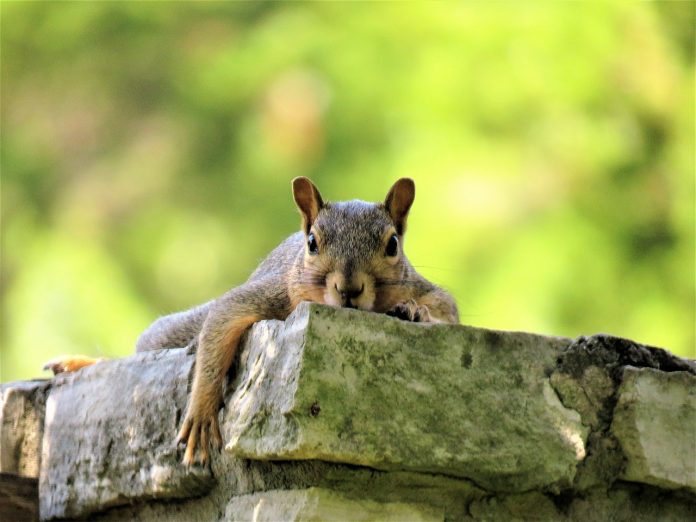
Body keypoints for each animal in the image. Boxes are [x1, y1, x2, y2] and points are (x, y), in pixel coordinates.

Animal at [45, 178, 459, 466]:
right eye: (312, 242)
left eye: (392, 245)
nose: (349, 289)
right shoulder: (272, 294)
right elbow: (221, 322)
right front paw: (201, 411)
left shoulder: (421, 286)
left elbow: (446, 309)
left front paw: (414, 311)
........
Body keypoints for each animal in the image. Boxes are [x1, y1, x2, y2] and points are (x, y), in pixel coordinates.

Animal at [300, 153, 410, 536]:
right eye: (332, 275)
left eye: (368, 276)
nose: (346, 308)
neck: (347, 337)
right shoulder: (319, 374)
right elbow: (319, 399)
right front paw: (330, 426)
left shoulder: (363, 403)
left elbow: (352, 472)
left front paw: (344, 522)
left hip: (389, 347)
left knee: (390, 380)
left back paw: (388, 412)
........
- [Instructions to follow]: Set down exactly the lines of the data above, beginning with the line that has "nose: (349, 289)" and ending with the line that has "left front paw: (414, 311)", and no others.

- [Result of this exercise]:
nose: (349, 289)
right shoulder: (272, 294)
right elbow: (221, 322)
right front paw: (201, 411)
left shoulder: (421, 286)
left elbow: (446, 309)
left front paw: (414, 311)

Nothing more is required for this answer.